Massima attenzione per il dettaglio quindi, ma senza perdere di vista il racconto e i suoi tempi, tutta la prima parte è preparatoria, lo spettatore cerca di capire chi sono i buoni e chi sono i cattivi, dimenticando che nel noir non esistono distinzioni cosi nette, poi di colpo l'accelerata improvvisa, un colpo di pistola nel cuore della notte, un morto che non è ancora morto, una foto compromettente chiusa in cassaforte, un amante ingenuo che si trova nel mezzo e che d’istinto prende la sua decisione, è l’inizio della fine.

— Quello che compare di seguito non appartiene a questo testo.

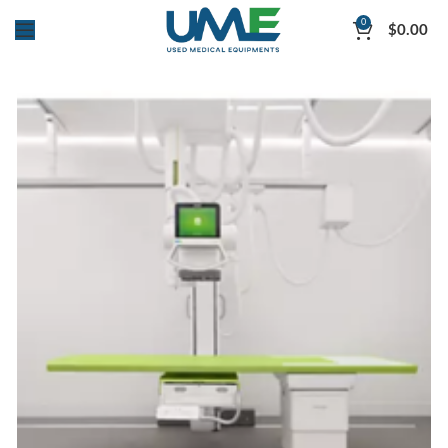
0
$
0.00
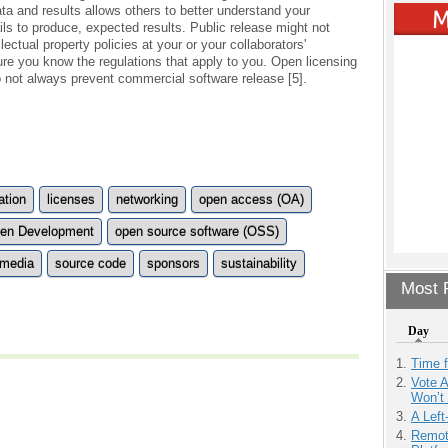
ta and results allows others to better understand your
ils to produce, expected results. Public release might not
ectual property policies at your or your collaborators'
sure you know the regulations that apply to you. Open licensing
o not always prevent commercial software release [5].
ation
licenses
networking
open access (OA)
en Development
open source software (OSS)
 media
source code
sponsors
sustainability
Most P
Day
Time 
Vote 
Won’t
A Left
Remot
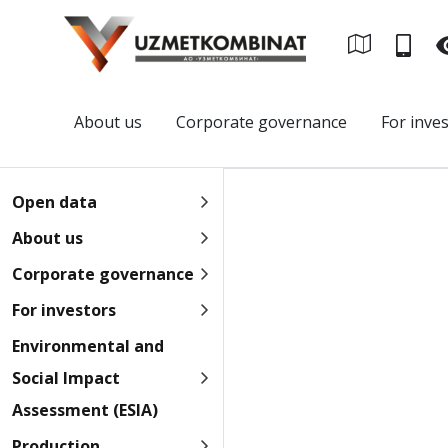
About us
Corporate governance
For inve
Open data
About us
Corporate governance
For investors
Environmental and
Social Impact
Assessment (ESIA)
Production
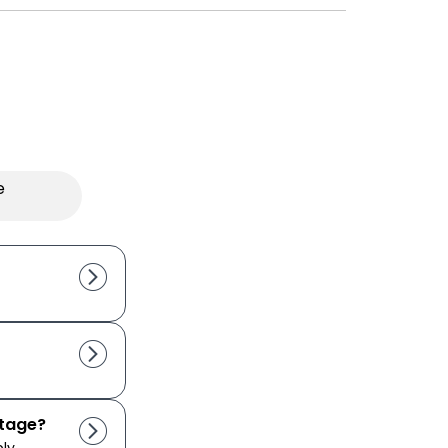
e
utage?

Opera prima di straordinaria bellezza, omaggio e rilettura sentita di un genere, Blood Simple presenta in forma compiuta le grandi potenzialità dei Coen (tutte mantenute), perché un film del genere all’esordio lo girano in pochi, perché nella sequenza dell’occultamento del corpo, con quella pistola che spara tre volte a vuoto sono quasi venuto, un orgasmo che è invece esploso nel finale, vittima e carnefice a confronto, colpi nella notte, mani che vagano nel buio trovando coltelli saettanti, pistole che sparano a vuoto e un unico proiettile (l’ultimo dei tre) che fa centro, mettendo fine a tutto, c’è solo il tempo per guardare una goccia d’acqua che cade, irriverente e beffarda, crudele come la vita.